A graça só pode florescer no coração que está sendo preparado continuamente para as preciosas sementes da verdade. Os espinhos do pecado crescem em qualquer solo; não precisam de cultivo especial; mas a graça necessita ser cultivada cuidadosamente. A sarça e os espinhos estão sempre prontos para germinar, e a obra de purificação precisa avançar continuamente. Se o coração não for guardado sob a direção de Deus, se o Espírito Santo não refinar e enobrecer incessantemente o caráter, serão revelados na vida os velhos costumes. Os homens podem professar crer no evangelho; mas a não ser que sejam por ele santificados, nada vale sua religião. Se não obtiverem vitória sobre o pecado, este estará obtendo vitória sobre eles. Os espinhos que foram cortados, mas não desarraigados, brotam novamente, até sufocar a alma (Parábolas de Jesus, p.50).

Meus queridos irmãos e irmãs, que os mandamentos de Deus e o testemunho de Jesus estejam de contínuo em sua mente, expulsando assim cuidados e pensamentos mundanos. Quando vocês se deitam e quando se levantam, sejam eles sua meditação. Vivam e ajam de maneira íntegra em relação com a vinda do Filho do homem. O tempo do selamento é muito curto, e logo passará. Agora, enquanto os quatro anjos estão contendo os ventos, é o tempo de fazer firme a nossa vocação e eleição (Primeiros Escritos, p.58).
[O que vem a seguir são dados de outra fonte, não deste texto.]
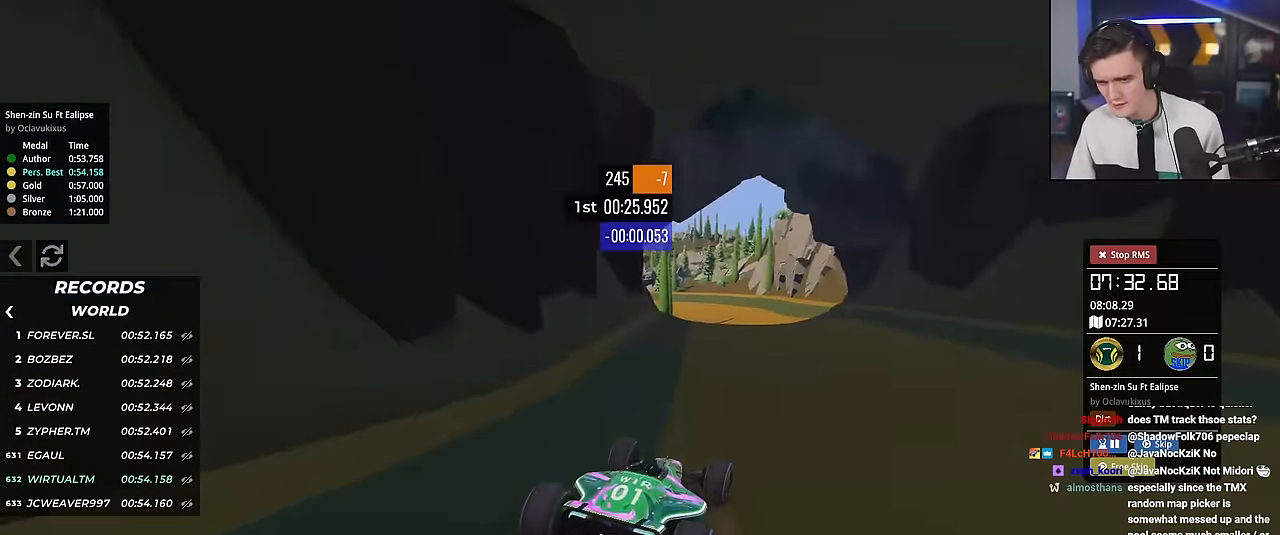
{"keys": ["left", "up"], "events": [[84, "right", "up"], [134, "right", "down"], [317, "right", "up"], [367, "left", "down"]]}
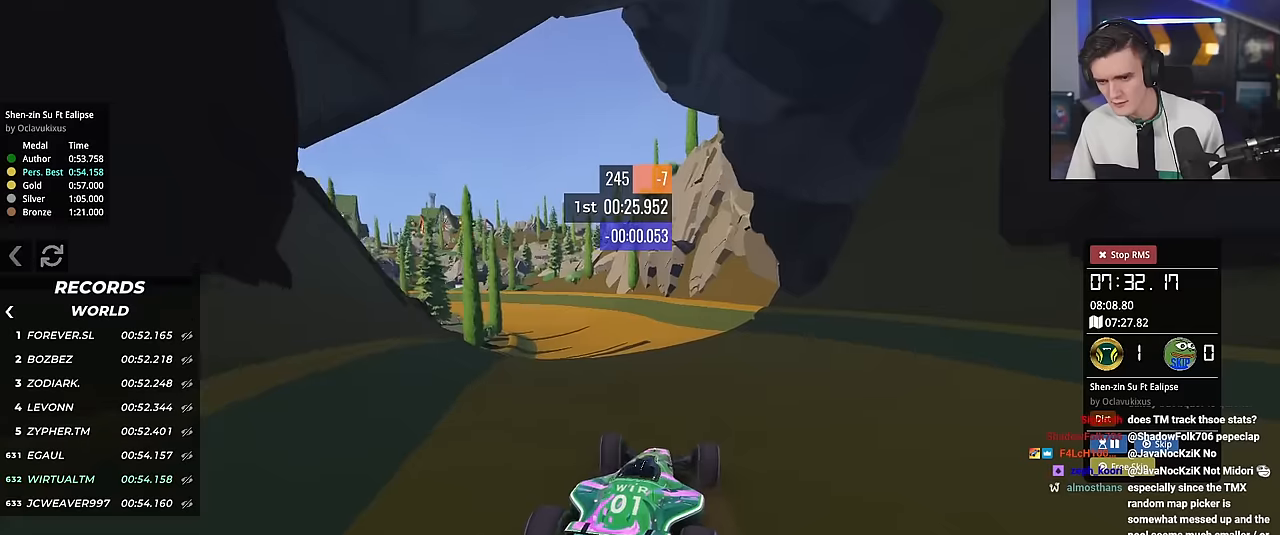
{"keys": ["left", "up"], "events": []}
A Palavra de Deus tem sido desprezada. Nela estão as advertências ao povo de Deus, as quais apontam para os perigos que correm. Mas eles têm se envolvido com tantos cuidados e perplexidades, que dificilmente se permitem tempo para orar. Tem havido mera e oca forma de piedade, sem o poder. Jesus orava, e, oh, quão fervorosas eram Suas orações! Entretanto, Ele era o amado Filho de Deus!

Se Jesus manifestou tanto zelo, tanto esforço e agonia, quanto mais necessários são esses aos que Ele chamou como herdeiros da salvação, dependentes de Deus para obter toda força, e para ter sua alma movida para lutar com Deus e dizer: “Não Te deixarei ir, se me não abençoares” (Gn 32:26). Mas, vi que os corações ficaram sobrecarregados com os cuidados da vida e que Deus e Sua Palavra foram desprezados (Testemunhos Para a Igreja, v. 1, p.151).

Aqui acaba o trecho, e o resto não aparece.